Obstructive sleep apnea is a risk factor for Barrett’s esophagus, according to findings published online September 11 in Clinical Gastroenterology and Hepatology.
Researchers from the Mayo Clinic in Rochester, Minn., studied 7,482 patients who had undergone both a diagnostic polysomnogram and esophagogastroduodenoscopy from January 2000 to November 2011.
"In this subset of patients, the presence of OSA [obstructive sleep apnea] was associated with an 80% increased risk of [Barrett’s esophagus], compared to subjects without OSA and [Barrett’s esophagus]," wrote study author Dr. Prasad G. Iyer and his colleagues (Clin. Gastroenterol. Hepatol. 2013 September;11:1108-14.e5).
Several overlapping risk factors exist for obstructive sleep apnea and Barrett’s esophagus (BE), including obesity, gastroesophageal reflux disease (GERD), male gender, and older age. This study was designed to explore whether there is a relationship between obstructive sleep apnea and Barrett’s esophagus independent of these factors.
Subjects were categorized into four groups: diagnosis of BE but not OSA; OSA but not BE; both; or neither. Of the 7,482 patients, 2,480 did not have a diagnosis of OSA or BE; 83 had BE but not OSA; 4,641 had OSA but not BE; and 278 had a diagnosis of both.
The study authors used univariable models assessing age, sex, body mass index, GERD, and smoking history to determine the association between OSA and BE. GERD and OSA were associated with Barrett’s esophagus. A multiple-variable analysis was performed to observe the association of OSA with BE, adjusting for other factors. Patients with OSA were about 80% more at risk for having Barrett’s esophagus than were subjects without OSA or Barrett’s esophagus.
"This association was dose dependent, with an increase in severity of OSA being associated with an increased risk of Barrett’s esophagus," wrote the authors.
Additionally, since "the association of [Barrett’s esophagus] and OSA could be confounded by gastroesophageal reflux," the researchers also performed analyses to determine whether this relationship was independent of a GERD diagnosis.
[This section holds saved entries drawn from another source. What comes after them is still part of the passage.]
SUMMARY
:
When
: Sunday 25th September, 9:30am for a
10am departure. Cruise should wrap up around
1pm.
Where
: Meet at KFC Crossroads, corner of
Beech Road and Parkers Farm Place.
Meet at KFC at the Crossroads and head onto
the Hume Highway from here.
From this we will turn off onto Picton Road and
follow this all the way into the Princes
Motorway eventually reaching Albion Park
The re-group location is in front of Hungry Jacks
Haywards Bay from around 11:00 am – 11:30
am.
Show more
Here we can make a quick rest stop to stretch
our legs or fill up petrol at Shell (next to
In a univariate analysis, both OSA and GERD were associated with BE, and in a multiple-variable analysis demonstrated that "both OSA and GERD were "independently associated with an increased risk of Barrett’s esophagus."
Dr. Iyer and his colleagues cited a few limitations to this study. First, the study’s design did not allow for exploration of a specific mechanism for how OSA predisposes individuals to Barrett’s esophagus. Second, the ability to accurately assess the association of OSA with GERD was limited by a lack of an established clinical definition of GERD. Finally, the use of ICD-9 codes to diagnose conditions may have resulted in overestimates in the sample.
The authors concluded that further research is needed to confirm that these findings can be applied to the general population and to explore whether treatment for OSA may help reverse this risk.
They also added that given the "asymptomatic nature" of Barrett’s esophagus and the higher risk of esophageal adenocarcinoma, patients with OSA may benefit from BE screening.
Dr. Iyer and his colleagues disclosed that this study was supported in part by the American College of Gastroenterology, the National Institute of Diabetes, Digestive and Kidney Disease; and the Edward C. Rosenow Endowed Professorship Internal Medicine Residency Award at the Mayo Clinic.